How to send push notifications to Apple Push Notifications service

In this guide we'll walk through how to configure an Apple Push Notifications service (APNS) provider in Knock to send iOS push notifications. This guide assumes that you've already created an APNS channel in the Knock dashboard.

🔔
APNS server certificate update. Your team may have received an update from Apple regarding the need to update the server certificates in your application's Trust Store prior to February 24, 2025.

When you send notifications through Knock, we manage this server-side Trust Store on your behalf. You do not need to make any updates to your Knock channel configuration or to your mobile application in order to continue sending APNS push notifications via Knock.

How to configure Apple Push Notifications service with Knock

There are two ways to configure APNS with Knock. You can use a token-based authentication scheme or a certificate-based authentication scheme. Depending on which you choose, you'll need to get different information from Xcode and your Apple developer account.

Token-based authentication configuration

Note: Knock recommends token-based authentication for all APNS channel connections.

You can read about how to set up a token connection to APNS in the documentation. For your Knock channel configuration, you will need:

  1. A provider token signing key (a private key)
  2. The key identifier (a 10 digit identifier from your Apple developer account)
  3. The team identifier (a 10 digit identifier from your Apple developer account)

Certificate-based authentication configuration

You can read about how to set up a certificate connection to APNS in the documentation. For your Knock channel configuration, you will need:

  1. A provider certificate (from your Apple developer account)
  2. A private key (generated in the process above)

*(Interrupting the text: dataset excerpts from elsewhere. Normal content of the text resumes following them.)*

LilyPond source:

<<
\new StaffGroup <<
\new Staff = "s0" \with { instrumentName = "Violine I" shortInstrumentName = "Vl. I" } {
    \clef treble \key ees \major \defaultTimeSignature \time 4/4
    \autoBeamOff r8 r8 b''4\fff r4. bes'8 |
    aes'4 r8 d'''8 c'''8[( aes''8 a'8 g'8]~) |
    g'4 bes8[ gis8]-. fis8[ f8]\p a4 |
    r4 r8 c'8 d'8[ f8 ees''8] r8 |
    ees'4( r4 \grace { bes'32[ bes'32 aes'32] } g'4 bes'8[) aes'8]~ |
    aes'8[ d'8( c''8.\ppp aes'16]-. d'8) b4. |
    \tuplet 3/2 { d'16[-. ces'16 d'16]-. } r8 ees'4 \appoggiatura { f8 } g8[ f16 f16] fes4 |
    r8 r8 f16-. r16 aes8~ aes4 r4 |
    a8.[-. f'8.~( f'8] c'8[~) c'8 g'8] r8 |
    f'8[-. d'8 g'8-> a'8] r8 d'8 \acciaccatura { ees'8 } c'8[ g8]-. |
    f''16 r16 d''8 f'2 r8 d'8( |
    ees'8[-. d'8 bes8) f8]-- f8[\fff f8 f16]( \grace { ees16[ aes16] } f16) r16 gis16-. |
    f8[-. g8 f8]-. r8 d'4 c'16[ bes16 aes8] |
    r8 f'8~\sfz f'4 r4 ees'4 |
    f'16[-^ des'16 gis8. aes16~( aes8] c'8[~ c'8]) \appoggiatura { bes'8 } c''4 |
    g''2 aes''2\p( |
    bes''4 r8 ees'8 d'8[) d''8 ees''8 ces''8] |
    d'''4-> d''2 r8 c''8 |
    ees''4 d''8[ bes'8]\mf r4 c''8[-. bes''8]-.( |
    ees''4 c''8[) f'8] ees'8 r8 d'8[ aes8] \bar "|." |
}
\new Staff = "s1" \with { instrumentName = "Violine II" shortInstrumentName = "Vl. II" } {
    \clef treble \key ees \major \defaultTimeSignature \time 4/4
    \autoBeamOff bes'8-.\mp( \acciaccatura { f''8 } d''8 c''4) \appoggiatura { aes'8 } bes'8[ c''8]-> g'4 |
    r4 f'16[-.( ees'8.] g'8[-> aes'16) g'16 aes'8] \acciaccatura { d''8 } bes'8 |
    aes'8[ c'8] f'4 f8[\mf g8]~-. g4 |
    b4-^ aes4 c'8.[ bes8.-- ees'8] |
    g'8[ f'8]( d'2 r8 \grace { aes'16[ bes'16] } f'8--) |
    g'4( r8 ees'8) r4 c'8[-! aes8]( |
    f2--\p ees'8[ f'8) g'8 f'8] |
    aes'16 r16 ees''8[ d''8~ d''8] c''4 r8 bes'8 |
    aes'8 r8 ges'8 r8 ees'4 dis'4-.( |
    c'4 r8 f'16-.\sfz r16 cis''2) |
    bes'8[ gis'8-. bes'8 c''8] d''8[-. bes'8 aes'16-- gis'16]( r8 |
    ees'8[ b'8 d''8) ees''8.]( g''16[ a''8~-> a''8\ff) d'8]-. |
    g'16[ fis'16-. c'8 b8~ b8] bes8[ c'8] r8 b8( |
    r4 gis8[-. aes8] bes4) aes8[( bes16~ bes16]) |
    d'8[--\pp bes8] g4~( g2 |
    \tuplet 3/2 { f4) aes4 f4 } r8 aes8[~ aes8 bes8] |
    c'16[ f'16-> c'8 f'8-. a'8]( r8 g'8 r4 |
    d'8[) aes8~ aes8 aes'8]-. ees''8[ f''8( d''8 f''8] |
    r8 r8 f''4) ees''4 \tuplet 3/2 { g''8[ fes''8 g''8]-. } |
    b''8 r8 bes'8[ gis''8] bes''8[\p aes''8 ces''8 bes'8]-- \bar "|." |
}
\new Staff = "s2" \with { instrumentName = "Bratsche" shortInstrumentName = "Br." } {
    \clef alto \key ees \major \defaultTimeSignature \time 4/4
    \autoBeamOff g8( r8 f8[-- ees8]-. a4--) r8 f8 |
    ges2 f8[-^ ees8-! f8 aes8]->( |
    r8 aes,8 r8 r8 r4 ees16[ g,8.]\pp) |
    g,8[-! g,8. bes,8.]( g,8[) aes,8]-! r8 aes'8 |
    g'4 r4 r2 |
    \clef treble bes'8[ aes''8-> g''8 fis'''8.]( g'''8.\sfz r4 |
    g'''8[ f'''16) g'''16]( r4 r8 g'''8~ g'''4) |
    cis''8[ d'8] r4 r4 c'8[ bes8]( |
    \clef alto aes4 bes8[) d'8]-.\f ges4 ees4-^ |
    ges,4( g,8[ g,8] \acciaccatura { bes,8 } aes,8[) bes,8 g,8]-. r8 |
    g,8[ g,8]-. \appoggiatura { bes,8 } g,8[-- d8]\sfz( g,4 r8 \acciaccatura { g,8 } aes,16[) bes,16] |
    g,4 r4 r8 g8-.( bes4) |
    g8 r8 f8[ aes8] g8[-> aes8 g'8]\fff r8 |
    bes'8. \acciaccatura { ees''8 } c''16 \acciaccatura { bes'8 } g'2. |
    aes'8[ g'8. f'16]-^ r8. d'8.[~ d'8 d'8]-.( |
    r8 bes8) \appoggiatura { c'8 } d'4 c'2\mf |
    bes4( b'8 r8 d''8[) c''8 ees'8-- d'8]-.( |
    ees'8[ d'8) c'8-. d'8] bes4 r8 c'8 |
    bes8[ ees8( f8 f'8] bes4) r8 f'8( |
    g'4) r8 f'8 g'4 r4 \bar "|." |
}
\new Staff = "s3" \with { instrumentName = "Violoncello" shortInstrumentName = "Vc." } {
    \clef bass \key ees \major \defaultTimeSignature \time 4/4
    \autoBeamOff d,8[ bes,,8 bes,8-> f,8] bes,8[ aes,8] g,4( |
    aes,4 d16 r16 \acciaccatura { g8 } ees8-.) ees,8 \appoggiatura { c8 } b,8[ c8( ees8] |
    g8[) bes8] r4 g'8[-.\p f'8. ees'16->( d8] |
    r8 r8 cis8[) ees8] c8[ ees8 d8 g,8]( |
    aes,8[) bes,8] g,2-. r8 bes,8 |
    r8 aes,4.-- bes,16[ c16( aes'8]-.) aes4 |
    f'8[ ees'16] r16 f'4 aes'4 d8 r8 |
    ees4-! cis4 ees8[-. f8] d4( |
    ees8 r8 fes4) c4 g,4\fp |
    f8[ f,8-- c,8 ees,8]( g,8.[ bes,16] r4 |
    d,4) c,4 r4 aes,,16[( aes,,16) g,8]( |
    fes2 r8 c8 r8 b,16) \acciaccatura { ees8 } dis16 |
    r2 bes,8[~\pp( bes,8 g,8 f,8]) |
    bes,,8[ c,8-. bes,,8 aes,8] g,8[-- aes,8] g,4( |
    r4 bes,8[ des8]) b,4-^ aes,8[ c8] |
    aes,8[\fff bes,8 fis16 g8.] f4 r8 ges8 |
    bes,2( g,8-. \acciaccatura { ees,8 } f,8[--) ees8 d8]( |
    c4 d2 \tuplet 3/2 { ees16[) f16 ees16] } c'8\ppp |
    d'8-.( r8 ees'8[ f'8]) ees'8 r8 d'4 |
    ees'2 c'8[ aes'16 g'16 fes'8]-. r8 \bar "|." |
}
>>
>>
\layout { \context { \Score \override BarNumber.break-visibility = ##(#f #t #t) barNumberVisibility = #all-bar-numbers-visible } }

Both of these values should be converted according to the instructions here prior to providing them to your Knock channel configuration.

Using APNS with Knock

In order to use APNS with Knock you'll need to synchronize your users device tokens retrieved from the APNS SDK to Knock by setting channel data for your recipient.

You can follow the quickstart guide on APNS to see how to get the device token.

Managing tokens

By default, Knock makes no assumptions about managing your device tokens. This means you are responsible for removing tokens when a recipient opts out of notifications on a device or when their token expires.

However, Knock does provide an opt-in token deregistration feature that automatically removes invalid tokens from a recipient's channel data when a message bounces. When enabled, Knock will automatically remove invalid or expired tokens upon receiving a bounce event from the provider.

You can configure token deregistration on a per-environment basis in your channel's environment configurations. See our token deregistration guide for more details on enabling and working with this feature.

Data passed to APNS

When sending a notification to APNS, we also pass through the following attributes:

PropertyTypeDescription
knock_message_id*stringThe message ID of the corresponding Knock message
data *stringAny key/value data passed through in your trigger call

Silent/background notifications

We support sending APNS notifications as "silent", data-only notifications within Knock. You can enable this per push notification template by clicking "Manage template settings" in the header of the template editor.

When silent push is enabled, we'll no longer pass through the content payload and your message will be sent with the content-available: 1 flag as expected by APNS. All properties in the data payload described above will be sent with your notification.

Using overrides to customize notifications

We have full support for overriding the payload sent to APNS for adding things like badge counts, extra data properties, and sound files. You can set push overrides on the template settings modal, which is accessed by clicking on the "Manage template settings" button when viewing a push notification template within the workflow editor. Push overrides support Liquid for injecting data properties and referencing attributes on your recipients.

Overrides are merged into the notification payload sent to APNS. See the APNS documentation for more details.

PropertyTypeDescription
headersdictionaryAPNS specific headers (apns-priority, apns-expiration, apns-push-type, apns-topic, apns-collapse-id)
apsdictionaryOverrides to send to the push payload (sound, alert, badge, thread-id)
anyanyAny other key values to send as part of the push message

Channel data requirements

In order to use a configured APNS channel you must store a list of one or more device tokens for the user or the object that you wish to deliver a notification to. You can retrieve a device token by following the guide on the Apple developer documentation.